▶ _WHAT THE EXERCISE ASKS_
Copy each line below as it stands, but skip any picture it contains.

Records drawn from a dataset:
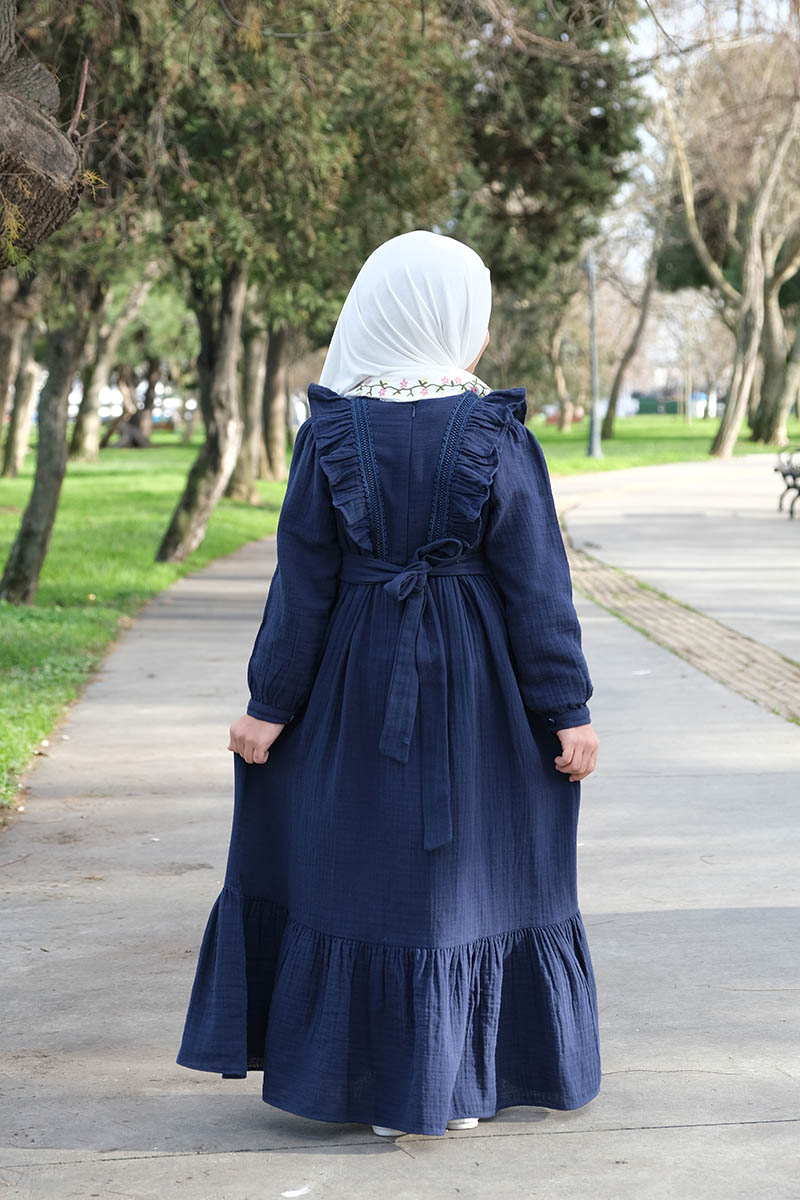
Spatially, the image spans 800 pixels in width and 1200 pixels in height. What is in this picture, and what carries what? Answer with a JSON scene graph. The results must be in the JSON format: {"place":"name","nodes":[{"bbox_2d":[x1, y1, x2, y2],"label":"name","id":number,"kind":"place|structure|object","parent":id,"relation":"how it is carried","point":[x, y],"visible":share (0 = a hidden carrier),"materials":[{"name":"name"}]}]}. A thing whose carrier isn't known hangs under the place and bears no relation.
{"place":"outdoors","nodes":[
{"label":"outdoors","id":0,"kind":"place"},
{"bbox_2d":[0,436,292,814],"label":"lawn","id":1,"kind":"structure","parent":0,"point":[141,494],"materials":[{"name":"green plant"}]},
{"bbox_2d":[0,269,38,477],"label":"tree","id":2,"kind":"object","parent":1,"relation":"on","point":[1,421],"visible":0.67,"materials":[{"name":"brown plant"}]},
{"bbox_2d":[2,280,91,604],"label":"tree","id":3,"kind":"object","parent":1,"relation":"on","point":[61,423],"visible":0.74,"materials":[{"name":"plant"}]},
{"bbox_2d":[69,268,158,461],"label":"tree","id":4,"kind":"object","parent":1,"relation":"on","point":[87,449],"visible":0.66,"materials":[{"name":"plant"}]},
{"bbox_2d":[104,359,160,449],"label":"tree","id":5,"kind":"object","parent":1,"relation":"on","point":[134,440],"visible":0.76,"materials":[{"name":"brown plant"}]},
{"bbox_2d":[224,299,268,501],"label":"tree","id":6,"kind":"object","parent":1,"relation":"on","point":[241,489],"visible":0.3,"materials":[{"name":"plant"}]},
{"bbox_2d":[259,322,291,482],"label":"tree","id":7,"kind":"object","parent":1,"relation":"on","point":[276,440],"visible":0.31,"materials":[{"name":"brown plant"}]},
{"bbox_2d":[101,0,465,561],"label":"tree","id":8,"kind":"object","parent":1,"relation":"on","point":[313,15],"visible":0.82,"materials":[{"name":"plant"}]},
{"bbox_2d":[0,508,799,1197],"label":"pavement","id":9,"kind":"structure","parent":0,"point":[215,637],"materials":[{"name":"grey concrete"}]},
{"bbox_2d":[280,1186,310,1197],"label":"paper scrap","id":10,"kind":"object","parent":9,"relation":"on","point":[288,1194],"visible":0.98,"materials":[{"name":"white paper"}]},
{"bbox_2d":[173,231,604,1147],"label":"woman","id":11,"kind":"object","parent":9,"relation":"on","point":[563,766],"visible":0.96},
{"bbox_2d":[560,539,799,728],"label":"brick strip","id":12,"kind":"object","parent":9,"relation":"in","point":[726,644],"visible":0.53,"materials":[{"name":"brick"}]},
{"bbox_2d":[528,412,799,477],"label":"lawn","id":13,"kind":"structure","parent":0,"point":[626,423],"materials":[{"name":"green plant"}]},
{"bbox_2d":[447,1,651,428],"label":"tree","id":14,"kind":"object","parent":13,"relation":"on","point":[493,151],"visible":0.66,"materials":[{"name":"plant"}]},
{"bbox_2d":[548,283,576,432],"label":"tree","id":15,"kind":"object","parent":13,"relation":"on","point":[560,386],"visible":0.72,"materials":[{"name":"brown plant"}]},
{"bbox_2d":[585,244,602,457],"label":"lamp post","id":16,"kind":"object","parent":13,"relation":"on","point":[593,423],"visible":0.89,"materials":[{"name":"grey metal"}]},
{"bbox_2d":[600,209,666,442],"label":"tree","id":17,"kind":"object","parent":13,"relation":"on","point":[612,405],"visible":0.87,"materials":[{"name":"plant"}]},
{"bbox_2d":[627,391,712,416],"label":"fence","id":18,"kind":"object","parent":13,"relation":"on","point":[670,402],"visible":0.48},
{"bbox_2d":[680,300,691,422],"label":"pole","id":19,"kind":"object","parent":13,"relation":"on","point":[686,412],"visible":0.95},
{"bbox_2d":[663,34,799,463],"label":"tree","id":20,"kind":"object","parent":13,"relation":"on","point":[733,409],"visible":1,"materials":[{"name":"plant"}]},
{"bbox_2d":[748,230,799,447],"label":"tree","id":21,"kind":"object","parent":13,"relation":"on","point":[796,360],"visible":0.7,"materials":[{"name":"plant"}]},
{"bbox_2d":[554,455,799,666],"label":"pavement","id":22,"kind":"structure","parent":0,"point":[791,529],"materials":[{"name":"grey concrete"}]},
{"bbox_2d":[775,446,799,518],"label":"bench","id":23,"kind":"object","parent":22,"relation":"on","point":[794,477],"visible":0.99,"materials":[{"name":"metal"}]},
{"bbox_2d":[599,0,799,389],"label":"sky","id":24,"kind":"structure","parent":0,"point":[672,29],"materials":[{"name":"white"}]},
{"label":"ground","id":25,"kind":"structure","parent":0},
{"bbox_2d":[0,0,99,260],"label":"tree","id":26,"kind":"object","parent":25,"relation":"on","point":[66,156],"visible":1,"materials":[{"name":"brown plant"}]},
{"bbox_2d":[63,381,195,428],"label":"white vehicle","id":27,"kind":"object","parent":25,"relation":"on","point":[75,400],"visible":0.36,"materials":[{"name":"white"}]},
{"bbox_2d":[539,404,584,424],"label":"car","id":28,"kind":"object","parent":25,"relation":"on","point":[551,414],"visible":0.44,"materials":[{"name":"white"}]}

▶ _ANSWER TO THE PROBLEM_
Spatially, the image spans 800 pixels in width and 1200 pixels in height. What is in this picture, and what carries what? Answer with a JSON scene graph. The results must be in the JSON format: {"place":"name","nodes":[{"bbox_2d":[x1, y1, x2, y2],"label":"name","id":number,"kind":"place|structure|object","parent":id,"relation":"how it is carried","point":[x, y],"visible":share (0 = a hidden carrier),"materials":[{"name":"name"}]}]}. A thing whose carrier isn't known hangs under the place and bears no relation.
{"place":"outdoors","nodes":[
{"label":"outdoors","id":0,"kind":"place"},
{"bbox_2d":[0,436,292,814],"label":"lawn","id":1,"kind":"structure","parent":0,"point":[141,494],"materials":[{"name":"green plant"}]},
{"bbox_2d":[0,269,38,477],"label":"tree","id":2,"kind":"object","parent":1,"relation":"on","point":[1,421],"visible":0.67,"materials":[{"name":"brown plant"}]},
{"bbox_2d":[2,280,91,604],"label":"tree","id":3,"kind":"object","parent":1,"relation":"on","point":[61,423],"visible":0.74,"materials":[{"name":"plant"}]},
{"bbox_2d":[69,268,158,461],"label":"tree","id":4,"kind":"object","parent":1,"relation":"on","point":[87,449],"visible":0.66,"materials":[{"name":"plant"}]},
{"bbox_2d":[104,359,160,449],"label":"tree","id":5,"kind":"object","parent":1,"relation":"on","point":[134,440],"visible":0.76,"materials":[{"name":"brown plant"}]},
{"bbox_2d":[224,299,268,501],"label":"tree","id":6,"kind":"object","parent":1,"relation":"on","point":[241,489],"visible":0.3,"materials":[{"name":"plant"}]},
{"bbox_2d":[259,322,291,482],"label":"tree","id":7,"kind":"object","parent":1,"relation":"on","point":[276,440],"visible":0.31,"materials":[{"name":"brown plant"}]},
{"bbox_2d":[101,0,465,561],"label":"tree","id":8,"kind":"object","parent":1,"relation":"on","point":[313,15],"visible":0.82,"materials":[{"name":"plant"}]},
{"bbox_2d":[0,508,799,1197],"label":"pavement","id":9,"kind":"structure","parent":0,"point":[215,637],"materials":[{"name":"grey concrete"}]},
{"bbox_2d":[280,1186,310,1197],"label":"paper scrap","id":10,"kind":"object","parent":9,"relation":"on","point":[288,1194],"visible":0.98,"materials":[{"name":"white paper"}]},
{"bbox_2d":[173,231,604,1147],"label":"woman","id":11,"kind":"object","parent":9,"relation":"on","point":[563,766],"visible":0.96},
{"bbox_2d":[560,539,799,728],"label":"brick strip","id":12,"kind":"object","parent":9,"relation":"in","point":[726,644],"visible":0.53,"materials":[{"name":"brick"}]},
{"bbox_2d":[528,412,799,477],"label":"lawn","id":13,"kind":"structure","parent":0,"point":[626,423],"materials":[{"name":"green plant"}]},
{"bbox_2d":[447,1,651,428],"label":"tree","id":14,"kind":"object","parent":13,"relation":"on","point":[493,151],"visible":0.66,"materials":[{"name":"plant"}]},
{"bbox_2d":[548,283,576,432],"label":"tree","id":15,"kind":"object","parent":13,"relation":"on","point":[560,386],"visible":0.72,"materials":[{"name":"brown plant"}]},
{"bbox_2d":[585,244,602,457],"label":"lamp post","id":16,"kind":"object","parent":13,"relation":"on","point":[593,423],"visible":0.89,"materials":[{"name":"grey metal"}]},
{"bbox_2d":[600,209,666,442],"label":"tree","id":17,"kind":"object","parent":13,"relation":"on","point":[612,405],"visible":0.87,"materials":[{"name":"plant"}]},
{"bbox_2d":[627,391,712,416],"label":"fence","id":18,"kind":"object","parent":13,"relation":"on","point":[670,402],"visible":0.48},
{"bbox_2d":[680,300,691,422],"label":"pole","id":19,"kind":"object","parent":13,"relation":"on","point":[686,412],"visible":0.95},
{"bbox_2d":[663,34,799,463],"label":"tree","id":20,"kind":"object","parent":13,"relation":"on","point":[733,409],"visible":1,"materials":[{"name":"plant"}]},
{"bbox_2d":[748,230,799,447],"label":"tree","id":21,"kind":"object","parent":13,"relation":"on","point":[796,360],"visible":0.7,"materials":[{"name":"plant"}]},
{"bbox_2d":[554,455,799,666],"label":"pavement","id":22,"kind":"structure","parent":0,"point":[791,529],"materials":[{"name":"grey concrete"}]},
{"bbox_2d":[775,446,799,518],"label":"bench","id":23,"kind":"object","parent":22,"relation":"on","point":[794,477],"visible":0.99,"materials":[{"name":"metal"}]},
{"bbox_2d":[599,0,799,389],"label":"sky","id":24,"kind":"structure","parent":0,"point":[672,29],"materials":[{"name":"white"}]},
{"label":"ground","id":25,"kind":"structure","parent":0},
{"bbox_2d":[0,0,99,260],"label":"tree","id":26,"kind":"object","parent":25,"relation":"on","point":[66,156],"visible":1,"materials":[{"name":"brown plant"}]},
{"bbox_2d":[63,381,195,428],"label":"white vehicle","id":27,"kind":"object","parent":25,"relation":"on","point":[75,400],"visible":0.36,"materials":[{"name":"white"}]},
{"bbox_2d":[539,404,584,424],"label":"car","id":28,"kind":"object","parent":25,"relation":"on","point":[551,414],"visible":0.44,"materials":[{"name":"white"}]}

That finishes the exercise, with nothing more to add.